When a family contacts her to deal with a disturbing presence in the old mansion they've recently purchased, Ellie first believes it to be a typical, by-the-book specter, a residual haunting by a restless spirit. Instead, she finds herself confronting an evil older and more powerful than she'd ever expected, rooted in the house's long and sordid history of luxury, sin, and murder. The dangerous entity seems particularly interested in her clients' ten-year-old daughter.
Soon her own life is in danger, and Ellie must find a way to exorcise the darkness of the house before it can kill her, her clients, or their frightened young child.
Chapter One
"Why do ghosts wear clothes?" Stacey asked as we drove toward the possibly-haunted house.
Stacey was twenty-two, four years younger than me and much prettier, her blond hair cropped short and simple, carelessly styled, but her makeup was immaculate. She looked like what she was: a tomboy despite being raised by a former beauty-queen socialite in Montgomery, Alabama. She was a very recent graduate of the Savannah College of Art and Design film school, but she'd been eager to join Eckhart Investigations and hunt ghosts rather than pursue a more sane and profitable career.
I had to wonder how Alabama-socialite mom felt about that.
"Well?" Stacey asked, raising an eyebrow. She rode shotgun as I drove our unmarked blue cargo van through the streets of Savannah. It was June, and rich sunlight fell through the thick, gnarled branches of ancient live oaks dripping with Spanish moss and crepe myrtles heavy with red blossoms. The stately old trees shaded columned mansions and gardens filled with summer blooms.
"I don't know, Stacey," I said, trying not to sigh. "You tell me why ghosts wear clothes."
"I'm asking you!"
"I thought you were setting up a joke," I said.
"Nope, totally serious."
"I don't get the question," I told Stacey. "Why wouldn't they?"
"Well...think about it," Stacey said. "The living wear them to keep warm or whatever. If you're a ghost, you don't have a body."
"Does that keep you warm?" I smirked at her low-cut tank top, which wasn't quite appropriate for work. I've been scratched and bruised by enough angry spirits that I wear turtlenecks, leather, and denim even in hot weather. I've tried to warn Stacey about this, but she hasn't listened so far.
"Uh, no..." Stacey looked down at her shirt as if puzzled.
"So why do you wear it?"
"Because I don't want to be naked?"
"Question answered," I said. "Next?"
"Why do ghosts wrap themselves in bedsheets?" Stacey asked.
"They don't do that. Why would you even think--?"
"So they can rest in peace." Stacey beamed, then her smile faltered a little. "That's a joke."
"No, jokes make you laugh."
"That one killed at my second-grade Halloween party."
"Only because your audience was high on sugar," I said.
"Here's another one: why do ghosts come out at night?"
"Because their electromagnetic fields are sensitive to dense concentrations of photons."
"Joke-ruiner," Stacey said.
We drove north and west, away from the city center.
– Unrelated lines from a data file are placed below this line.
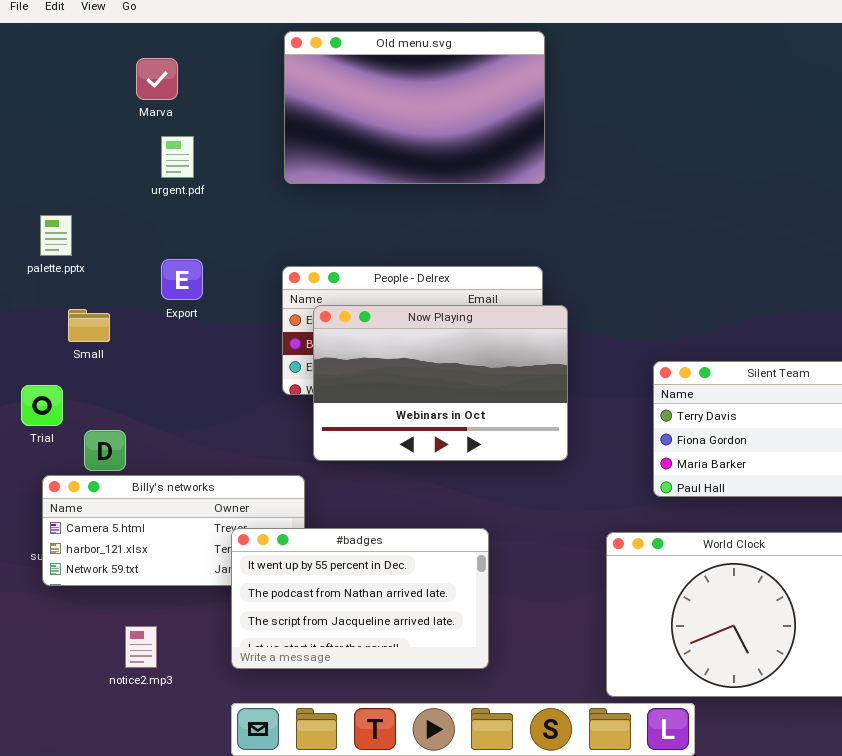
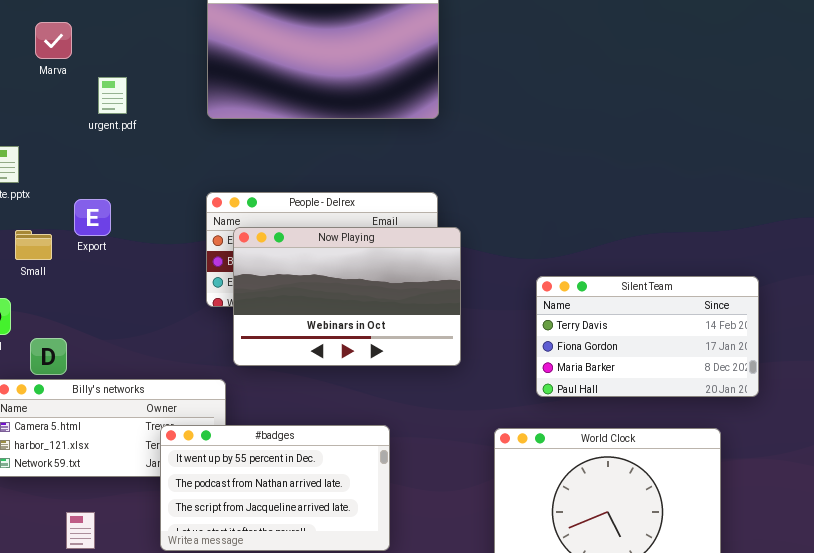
Marva: [136,58,178,100] -> [35,22,72,59], moved
Export: [161,259,203,300] -> [74,199,111,236], moved

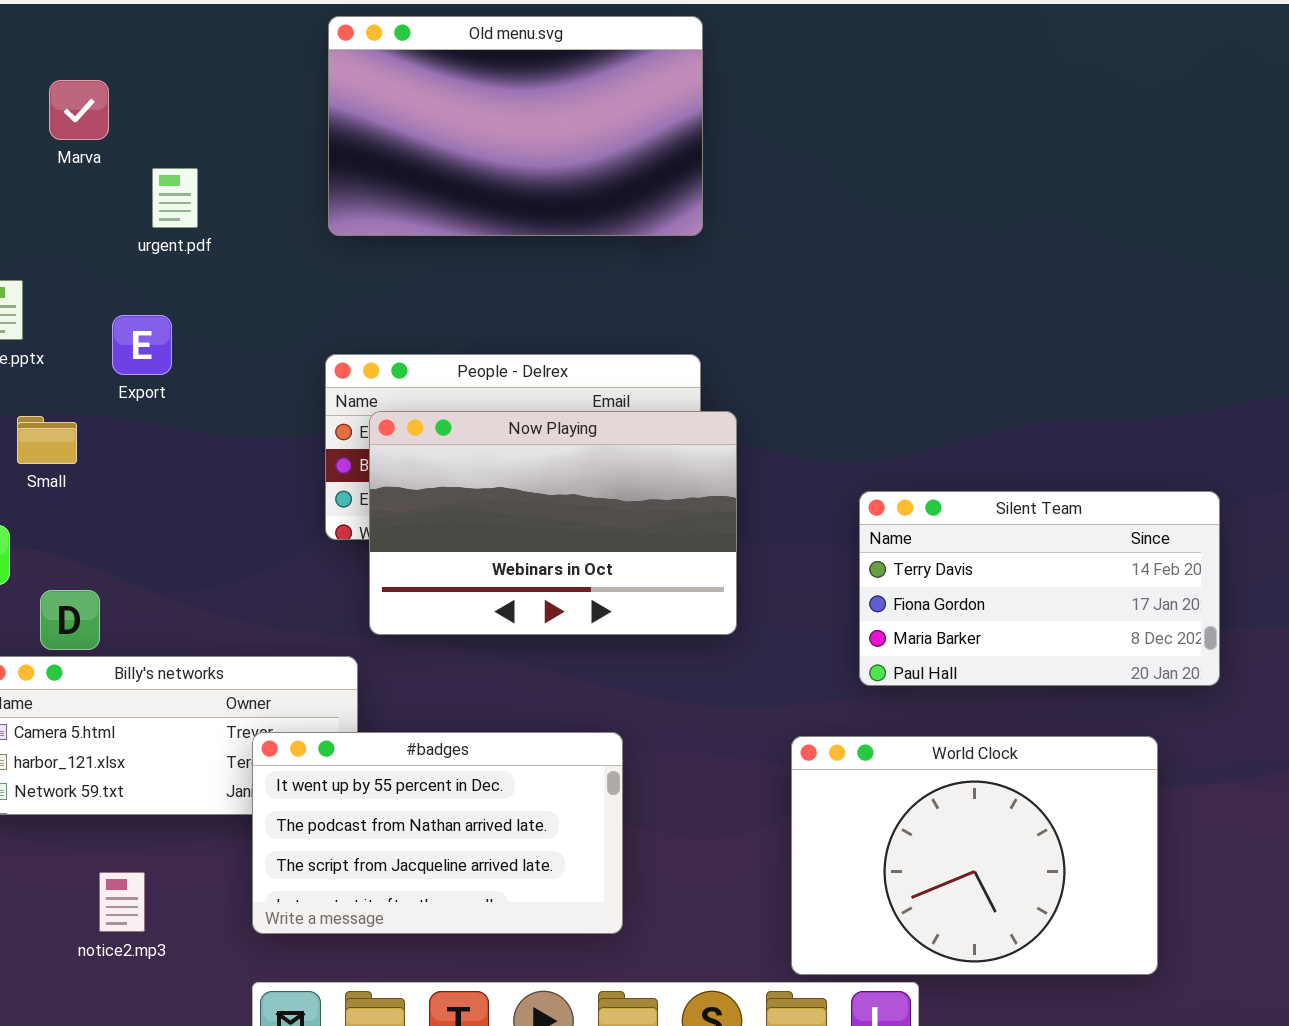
Export: [74,199,111,236] -> [112,315,172,375], moved

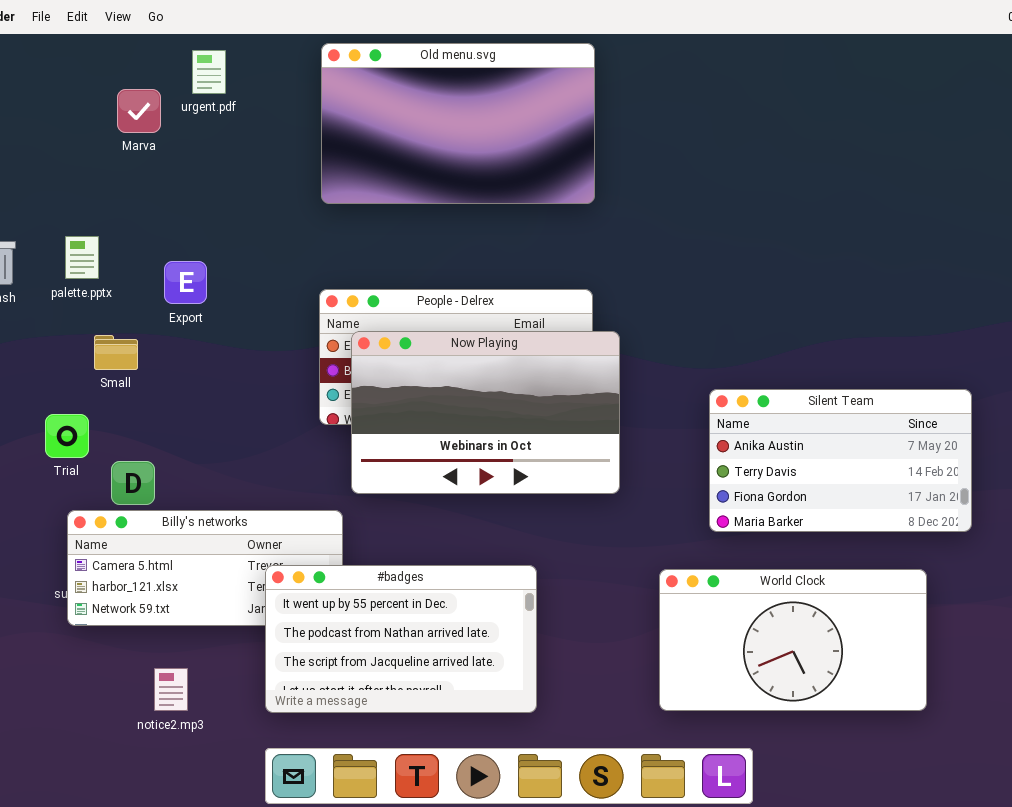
urgent.pdf: [152,168,198,228] -> [192,50,226,94], moved
Silent Team: [859,491,1220,686] -> [709,389,972,532], scrolled up 1 row
World Clock: [791,736,1158,975] -> [659,569,927,711], resized

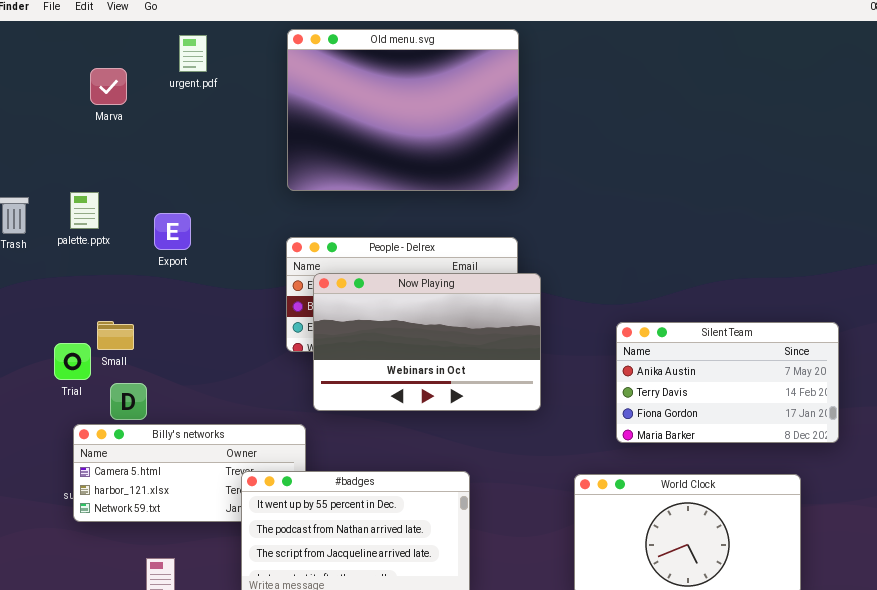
Old menu.svg: [321,43,595,204] -> [287,29,519,191], resized
Marva: [117,89,161,133] -> [90,68,127,105], moved
Small: [94,335,138,370] -> [97,321,134,350], moved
The Treadwell house was in an odd area of town, upriver, near empty brick warehouses and a few old factory shells dating back more than a hundred years. The nearest residential neighborhood was a row of decrepit bungalows on narrow, weedy lots, some of them clearly abandoned or foreclosed. They'd probably been inhabited by factory and dock workers at some point.